> [TASK BRIEF]:
Bring together copies of the lines in the data below that contain the word "when".

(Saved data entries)
== Segment start ==

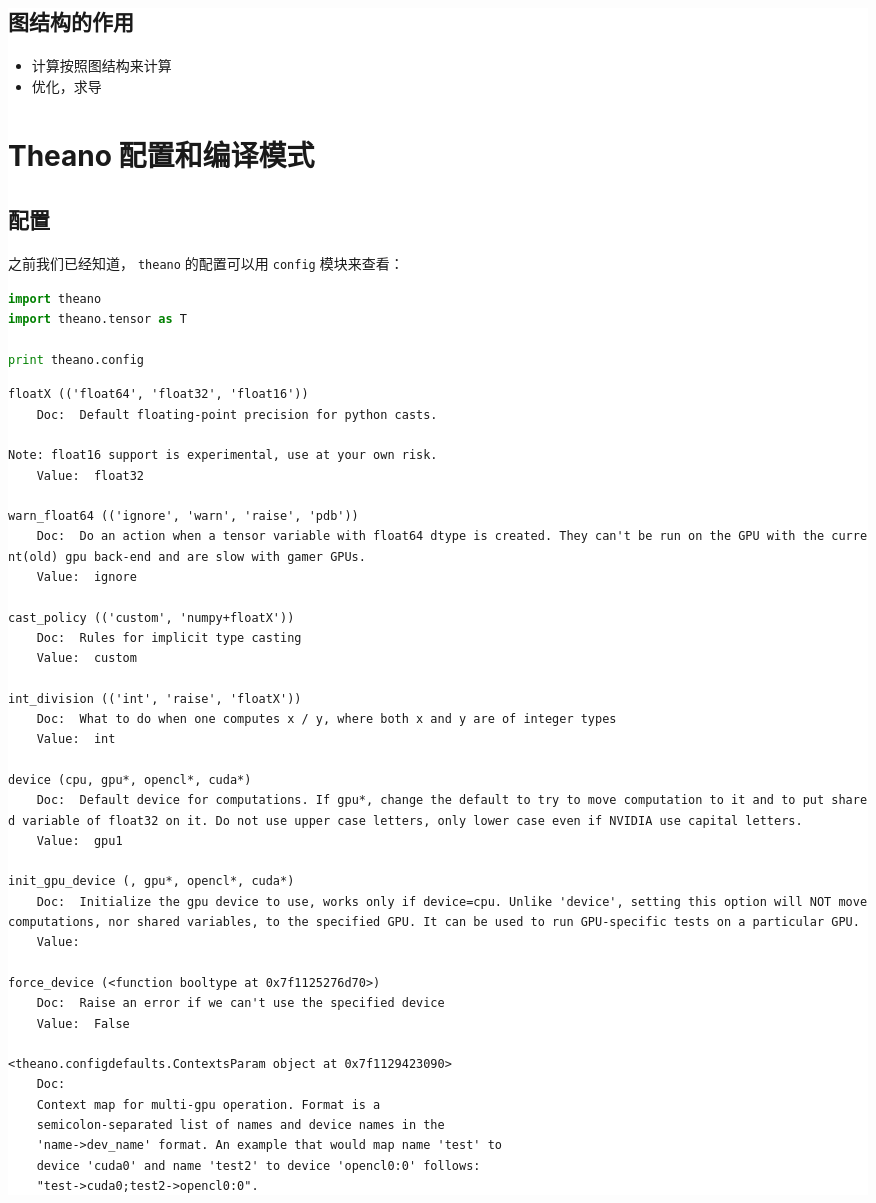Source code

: ## 图结构的作用

- 计算按照图结构来计算 
- 优化，求导
# Theano 配置和编译模式

## 配置

之前我们已经知道， `theano` 的配置可以用 `config` 模块来查看：


```python
import theano
import theano.tensor as T

print theano.config
```

    floatX (('float64', 'float32', 'float16')) 
        Doc:  Default floating-point precision for python casts.
    
    Note: float16 support is experimental, use at your own risk.
        Value:  float32
    
    warn_float64 (('ignore', 'warn', 'raise', 'pdb')) 
        Doc:  Do an action when a tensor variable with float64 dtype is created. They can't be run on the GPU with the current(old) gpu back-end and are slow with gamer GPUs.
        Value:  ignore
    
    cast_policy (('custom', 'numpy+floatX')) 
        Doc:  Rules for implicit type casting
        Value:  custom
    
    int_division (('int', 'raise', 'floatX')) 
        Doc:  What to do when one computes x / y, where both x and y are of integer types
        Value:  int
    
    device (cpu, gpu*, opencl*, cuda*) 
        Doc:  Default device for computations. If gpu*, change the default to try to move computation to it and to put shared variable of float32 on it. Do not use upper case letters, only lower case even if NVIDIA use capital letters.
        Value:  gpu1
    
    init_gpu_device (, gpu*, opencl*, cuda*) 
        Doc:  Initialize the gpu device to use, works only if device=cpu. Unlike 'device', setting this option will NOT move computations, nor shared variables, to the specified GPU. It can be used to run GPU-specific tests on a particular GPU.
        Value:  
    
    force_device (<function booltype at 0x7f1125276d70>) 
        Doc:  Raise an error if we can't use the specified device
        Value:  False
    
    <theano.configdefaults.ContextsParam object at 0x7f1129423090>
        Doc:  
        Context map for multi-gpu operation. Format is a
        semicolon-separated list of names and device names in the
        'name->dev_name' format. An example that would map name 'test' to
        device 'cuda0' and name 'test2' to device 'opencl0:0' follows:
        "test->cuda0;test2->opencl0:0".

== Segment end ==

> [RESPONSE FOR THIS EXERCISE]:
        Doc:  Do an action when a tensor variable with float64 dtype is created. They can't be run on the GPU with the current(old) gpu back-end and are slow with gamer GPUs.
        Doc:  What to do when one computes x / y, where both x and y are of integer types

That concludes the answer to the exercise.